GEÇEN hafta, bir yandan Akbank ve Denizbank yönetimleri, hisselerinin satışı konusunda yetki verirken, oldu gözüyle bakılan Şekerbank’ın Rabobank’a satışı ise iptal edildi.
Bizce bu olay, bankacılık sektöründeki konsolidasyona sekte vuracak, genel gidiyşatı etkileyecek bir olay gibi gözükmüyor. Çünkü trend o kadar uygun ki; Şekerbank’ın daha iyi şartlarla ve fiyata satılacağına herkes kesin gözüyle bakıyor.
Bizce Rabobank Şekerbank’ın alımı konusunda işi ağırdan aldı, mümkün olduğunca ucuza almanın yöntemlerini uygulamaya soktu ama iş birden tersine dönünce ortada kaldı. 2000’de yaşanan krizde Rabobank’ın Türkiye’den geri çekildiğini biliyoruz ama bu kez geri gideceğini hiç tahmin etmiyoruz. Zaten duyduğumuz kadarıyla Ankara’da lobi çalışmaları başlatıp, kamu bankalarının satışa çıkarılması halinde talip olacaklarını söylüyorlarmış.
Bizce Rabobank için Şekerbank hikayesi "kaçan balık büyük olur" esprisine dönüştü.
Medeni kanun gereği Vakıf malı olduğu için başvurulan Mahkemenin verdiği "şu değerin altına satılmasın" kararı, önce ortalığı karıştırdı. Aynı gün bu kararı yorumlattığımız Şekerbank üst yönetimi, Rabobank’ın bu farkı vereceğinden emin gözüküyordu.
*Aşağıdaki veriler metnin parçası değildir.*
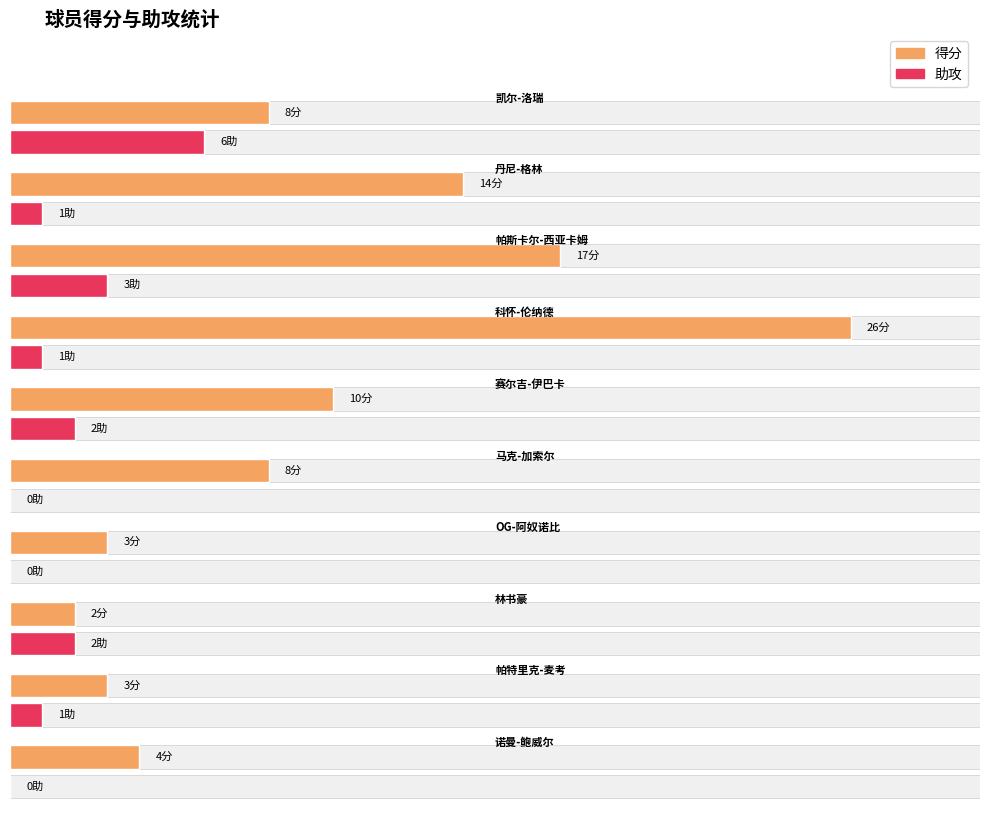

How many data points in 得分 are less than 8?

4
Yeni fiyatın bile borsa değerinin altında uygun fiyat olduğunu, Rabobank’ın 100 milyon dolarlık bu farkı verip, Şekerbank’ın hisselerini yakında devralacağını beklediklerini söylüyorlardı.
Ancak sürpriz biçimde Rabobank bu fiyatı kabul etmedi. Bunun üzerine iş bozulunca da kamuoyuna çıkıp, mevcut Şekerbank yönetimini suçladı ve , "Biz aslında bu farkı verecektik Şekerbank yönetimi kabul etmedi" demeye getiren demeçler verdi.
Şimdiye kadar "gizlilik anlaşması var" diye Şekerbank yönetiminin çok sessiz kaldığını biliyor, yakından takip ediyoruz. Ancak Rabobank sözcülerinin medyada giriştiği atak, Şekerbank yönetimini gördüğümüz kadarıyla çileden çıkarmış durumda. Onlar da Rabobank’ın iddialarına artık yanıt vermeye başladılar.
Herşeyden önce medeni kanun gereği mahkemeye gidip karar almak zorunda olduklarını kaydeden yöneticiler, bu aşamada Rabobank’ın "önşartlardan biri olan" mahkeme konusunda "gidelim" dediğini, mahkemeye başvuru dilekçesine bile onay verdiklerini söylediler.
TAHKİME GİTMESİ ZOR
Daha sonra mahkeme kararı çıkınca buna itiraz edip, temyize gideceklerini söyleyen Rabobank yöneticilerine, "temyiz haklarının bulunmadığı" hatırlatılmasına rağmen, bu yola gittikleri kaydedildi. Rabobank’ın sözcülerinin "biz yediemine farkı yatıralım, temyiz bizi haklı bulmazsa bu farkı yedieminden alın dedik" şeklinde konuştuğunu hatırlatan bir Banka yetkilisi, "Biz vakıf yöneticileri olarak eğer bu fiyatın altına Rabobank’a satarsak suçlu duruma düşeceğimizi söyledik"dedi. Bu durumu Rabobank’a anlatmalarına rağmen itiraz ettiklerini kaydeden aynı yönetici, mahkeme Rabobank’ı haklı görmezse, söylediklerinin tersine, paranın yedieminden otomatik alınmasını da kabul etmediklerini kaydetti. Rabobank’ın gönderdiği yazıda "Eğer nihai mahkeme kararı daha düşük bir fiyatı göstermezse, ki bu hususun da her iki tarafça kabul edilmesi durumunda, yediemindeki para satıcıya ödenecektir" dendiğini kaydetti. Bizim de resmi yazışmalardan gördüğümüz kadarıyla yedieminden paranın alınması da yeniden Rabobank’ın iznine tabi olacak.
Şekerbank, Rabobank’ın banka yönetimine ilişkin basında yeralan demeçlerine de çok kızmış, ilgili kurumlar nezdinde şikayete, suç duyurusuna hazırlanıyor. Bugün ayrıca Borsaya Şekerbank’ın yeniden satışına çıkıldığı ve tüm tekliflere açık olunduğu yazısı gönderilecek.
Özetle; bizce Rabobank bir fırsatı kaçırdı ve Şekerbank yeniden satışa çıkıyor. Bizce, bu konjonktürde Şekerbank çok daha iyi fiyata, başka bir alıcıyı satılacaktır. Dolayısıyla herkes kendi oyununu oynuyor ve Şekerbank bu oyundan karlı çıkacak gibi gözüküyor.
Rabobank "tahkime gideceğiz" diyor ama Banka yöneticileri buna da hakları bulunmadığını söylüyorlar. Bizce de tahkime gitmesi zor. Çünkü "Türkiye’yi tahkime götüren bir banka" olarak, kamu bankalarına talip olması, pek de hoş kaçmayacaktır.